## What to do
Review the material line by line. Identify and copy every line that contains the string "link".

## Study material
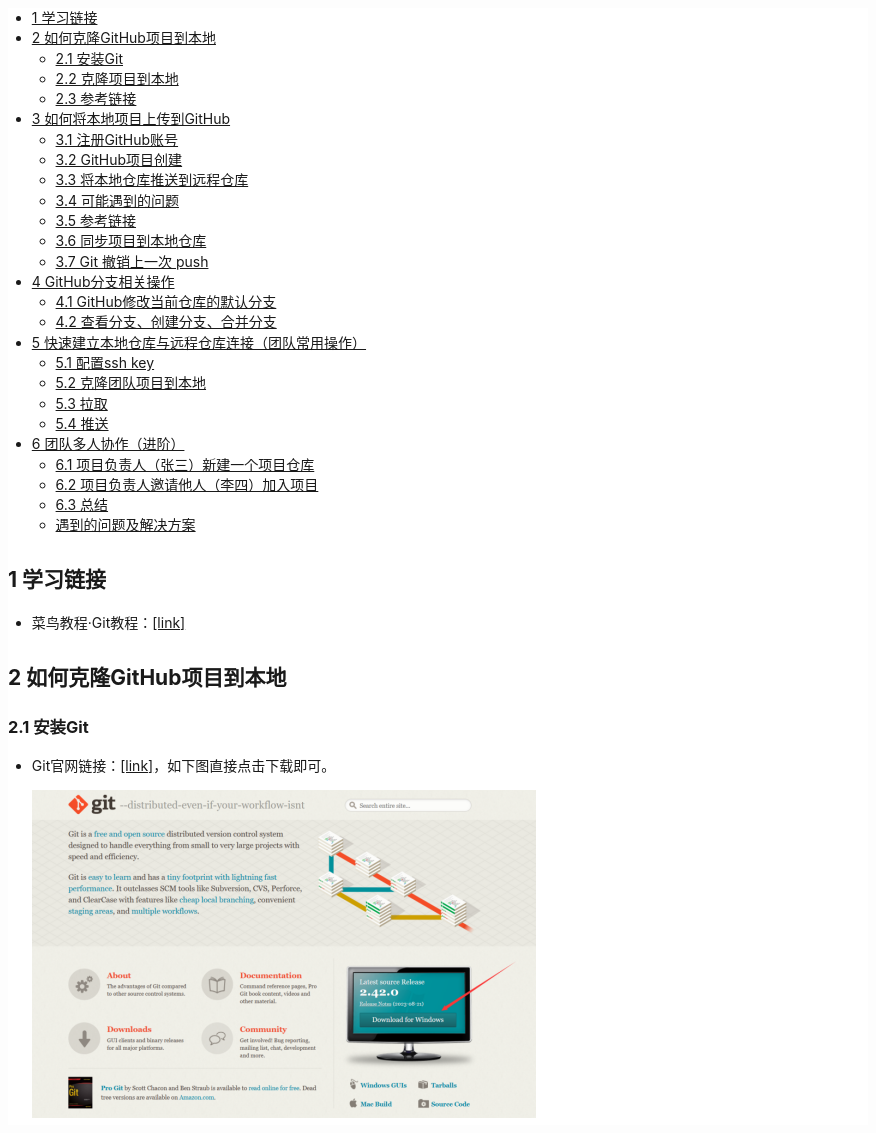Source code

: - [1 学习链接](#1-学习链接)
- [2 如何克隆GitHub项目到本地](#2-如何克隆github项目到本地)
  - [2.1 安装Git](#21-安装git)
  - [2.2 克隆项目到本地](#22-克隆项目到本地)
  - [2.3 参考链接](#23-参考链接)
- [3 如何将本地项目上传到GitHub](#3-如何将本地项目上传到github)
  - [3.1 注册GitHub账号](#31-注册github账号)
  - [3.2 GitHub项目创建](#32-github项目创建)
  - [3.3 将本地仓库推送到远程仓库](#33-将本地仓库推送到远程仓库)
  - [3.4 可能遇到的问题](#34-可能遇到的问题)
  - [3.5 参考链接](#35-参考链接)
  - [3.6 同步项目到本地仓库](#36-同步项目到本地仓库)
  - [3.7 Git 撤销上一次 push](#37-git-撤销上一次-push)
- [4 GitHub分支相关操作](#4-github分支相关操作)
  - [4.1 GitHub修改当前仓库的默认分支](#41-github修改当前仓库的默认分支)
  - [4.2 查看分支、创建分支、合并分支](#42-查看分支创建分支合并分支)
- [5 快速建立本地仓库与远程仓库连接（团队常用操作）](#5-快速建立本地仓库与远程仓库连接团队常用操作)
  - [5.1 配置ssh key](#51-配置ssh-key)
  - [5.2 克隆团队项目到本地](#52-克隆团队项目到本地)
  - [5.3 拉取](#53-拉取)
  - [5.4 推送](#54-推送)
- [6 团队多人协作（进阶）](#6-团队多人协作进阶)
  - [6.1 项目负责人（张三）新建一个项目仓库](#61-项目负责人张三新建一个项目仓库)
  - [6.2 项目负责人邀请他人（李四）加入项目](#62-项目负责人邀请他人李四加入项目)
  - [6.3 总结](#63-总结)
  - [遇到的问题及解决方案](#遇到的问题及解决方案)


## 1 学习链接

- 菜鸟教程·Git教程：[[link]](https://www.runoob.com/git/git-tutorial.html)

## 2 如何克隆GitHub项目到本地

### 2.1 安装Git

- Git官网链接：[[link]](https://git-scm.com/)，如下图直接点击下载即可。

  ![](image%2FGit_Image%2Fimage1.png)
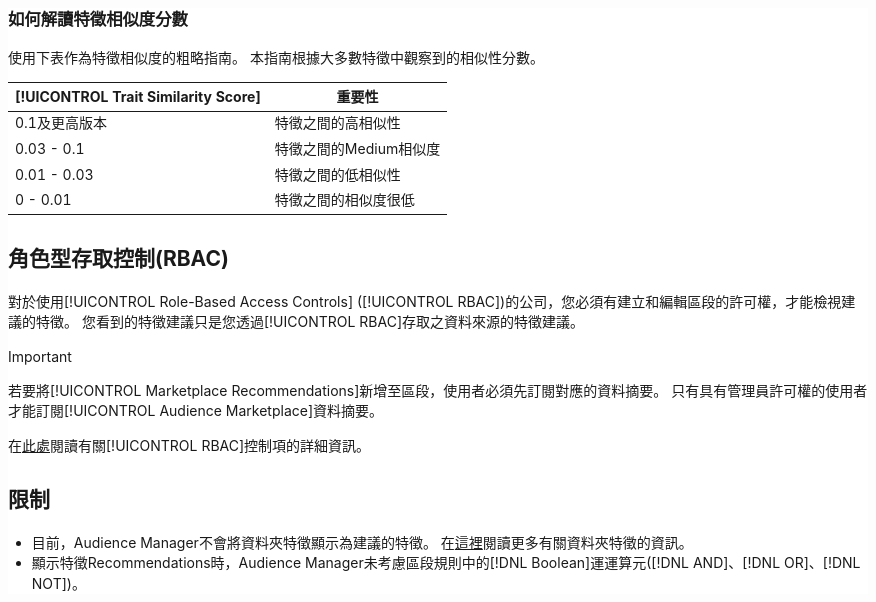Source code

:### 如何解讀特徵相似度分數

使用下表作為特徵相似度的粗略指南。 本指南根據大多數特徵中觀察到的相似性分數。

| [!UICONTROL Trait Similarity Score] | 重要性 |
|---------|----------|
| 0.1及更高版本 | 特徵之間的高相似性 |
| 0.03 - 0.1 | 特徵之間的Medium相似度 |
| 0.01 - 0.03 | 特徵之間的低相似性 |
| 0 - 0.01 | 特徵之間的相似度很低 |

## 角色型存取控制(RBAC)

對於使用[!UICONTROL Role-Based Access Controls] ([!UICONTROL RBAC])的公司，您必須有建立和編輯區段的許可權，才能檢視建議的特徵。 您看到的特徵建議只是您透過[!UICONTROL RBAC]存取之資料來源的特徵建議。

>[!IMPORTANT]
>
>若要將[!UICONTROL Marketplace Recommendations]新增至區段，使用者必須先訂閱對應的資料摘要。 只有具有管理員許可權的使用者才能訂閱[!UICONTROL Audience Marketplace]資料摘要。

在[此處](../administration/administration-overview.md)閱讀有關[!UICONTROL RBAC]控制項的詳細資訊。

## 限制

* 目前，Audience Manager不會將資料夾特徵顯示為建議的特徵。 在[這裡](../traits/manage-folder-traits.md)閱讀更多有關資料夾特徵的資訊。
* 顯示特徵Recommendations時，Audience Manager未考慮區段規則中的[!DNL Boolean]運運算元([!DNL AND]、[!DNL OR]、[!DNL NOT])。
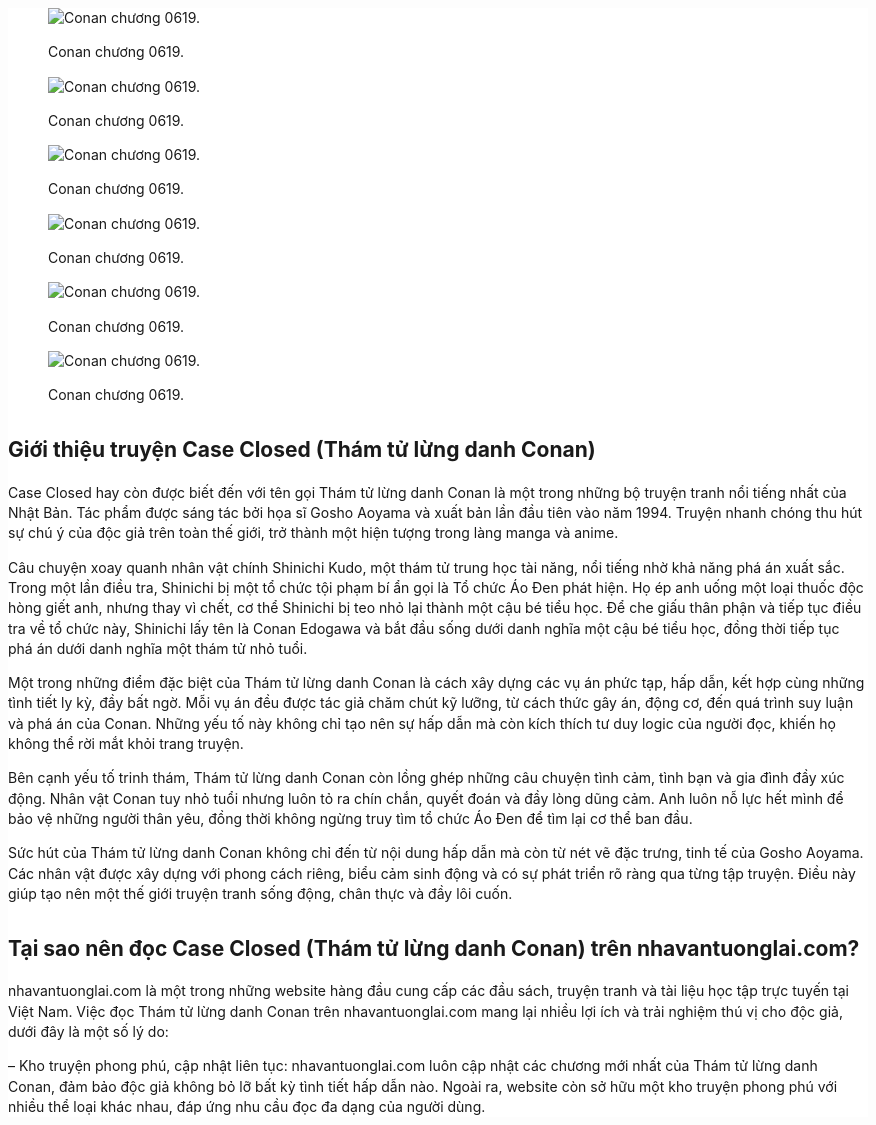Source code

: <figure><img src="https://nhavantuonglai.com/image/manga/gosho-aoyama-case-closed-0619-13.jpg" alt="Conan chương 0619." title="Conan chương 0619." height=100% width=100%><figcaption></p>Conan chương 0619.</p></figcaption></figure>

<figure><img src="https://nhavantuonglai.com/image/manga/gosho-aoyama-case-closed-0619-14.jpg" alt="Conan chương 0619." title="Conan chương 0619." height=100% width=100%><figcaption></p>Conan chương 0619.</p></figcaption></figure>

<figure><img src="https://nhavantuonglai.com/image/manga/gosho-aoyama-case-closed-0619-15.jpg" alt="Conan chương 0619." title="Conan chương 0619." height=100% width=100%><figcaption></p>Conan chương 0619.</p></figcaption></figure>

<figure><img src="https://nhavantuonglai.com/image/manga/gosho-aoyama-case-closed-0619-16.jpg" alt="Conan chương 0619." title="Conan chương 0619." height=100% width=100%><figcaption></p>Conan chương 0619.</p></figcaption></figure>

<figure><img src="https://nhavantuonglai.com/image/manga/gosho-aoyama-case-closed-0619-17.jpg" alt="Conan chương 0619." title="Conan chương 0619." height=100% width=100%><figcaption></p>Conan chương 0619.</p></figcaption></figure>

<figure><img src="https://nhavantuonglai.com/image/manga/gosho-aoyama-case-closed-0619-18.jpg" alt="Conan chương 0619." title="Conan chương 0619." height=100% width=100%><figcaption></p>Conan chương 0619.</p></figcaption></figure>

## Giới thiệu truyện Case Closed (Thám tử lừng danh Conan)

Case Closed hay còn được biết đến với tên gọi Thám tử lừng danh Conan là một trong những bộ truyện tranh nổi tiếng nhất của Nhật Bản. Tác phẩm được sáng tác bởi họa sĩ Gosho Aoyama và xuất bản lần đầu tiên vào năm 1994. Truyện nhanh chóng thu hút sự chú ý của độc giả trên toàn thế giới, trở thành một hiện tượng trong làng manga và anime.

Câu chuyện xoay quanh nhân vật chính Shinichi Kudo, một thám tử trung học tài năng, nổi tiếng nhờ khả năng phá án xuất sắc. Trong một lần điều tra, Shinichi bị một tổ chức tội phạm bí ẩn gọi là Tổ chức Áo Đen phát hiện. Họ ép anh uống một loại thuốc độc hòng giết anh, nhưng thay vì chết, cơ thể Shinichi bị teo nhỏ lại thành một cậu bé tiểu học. Để che giấu thân phận và tiếp tục điều tra về tổ chức này, Shinichi lấy tên là Conan Edogawa và bắt đầu sống dưới danh nghĩa một cậu bé tiểu học, đồng thời tiếp tục phá án dưới danh nghĩa một thám tử nhỏ tuổi.

Một trong những điểm đặc biệt của Thám tử lừng danh Conan là cách xây dựng các vụ án phức tạp, hấp dẫn, kết hợp cùng những tình tiết ly kỳ, đầy bất ngờ. Mỗi vụ án đều được tác giả chăm chút kỹ lưỡng, từ cách thức gây án, động cơ, đến quá trình suy luận và phá án của Conan. Những yếu tố này không chỉ tạo nên sự hấp dẫn mà còn kích thích tư duy logic của người đọc, khiến họ không thể rời mắt khỏi trang truyện.

Bên cạnh yếu tố trinh thám, Thám tử lừng danh Conan còn lồng ghép những câu chuyện tình cảm, tình bạn và gia đình đầy xúc động. Nhân vật Conan tuy nhỏ tuổi nhưng luôn tỏ ra chín chắn, quyết đoán và đầy lòng dũng cảm. Anh luôn nỗ lực hết mình để bảo vệ những người thân yêu, đồng thời không ngừng truy tìm tổ chức Áo Đen để tìm lại cơ thể ban đầu.

Sức hút của Thám tử lừng danh Conan không chỉ đến từ nội dung hấp dẫn mà còn từ nét vẽ đặc trưng, tinh tế của Gosho Aoyama. Các nhân vật được xây dựng với phong cách riêng, biểu cảm sinh động và có sự phát triển rõ ràng qua từng tập truyện. Điều này giúp tạo nên một thế giới truyện tranh sống động, chân thực và đầy lôi cuốn.

## Tại sao nên đọc Case Closed (Thám tử lừng danh Conan) trên nhavantuonglai.com?

nhavantuonglai.com là một trong những website hàng đầu cung cấp các đầu sách, truyện tranh và tài liệu học tập trực tuyến tại Việt Nam. Việc đọc Thám tử lừng danh Conan trên nhavantuonglai.com mang lại nhiều lợi ích và trải nghiệm thú vị cho độc giả, dưới đây là một số lý do:

– Kho truyện phong phú, cập nhật liên tục: nhavantuonglai.com luôn cập nhật các chương mới nhất của Thám tử lừng danh Conan, đảm bảo độc giả không bỏ lỡ bất kỳ tình tiết hấp dẫn nào. Ngoài ra, website còn sở hữu một kho truyện phong phú với nhiều thể loại khác nhau, đáp ứng nhu cầu đọc đa dạng của người dùng.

## Result for this exercise
- 菜鸟教程·Git教程：[[link]](https://www.runoob.com/git/git-tutorial.html)
- Git官网链接：[[link]](https://git-scm.com/)，如下图直接点击下载即可。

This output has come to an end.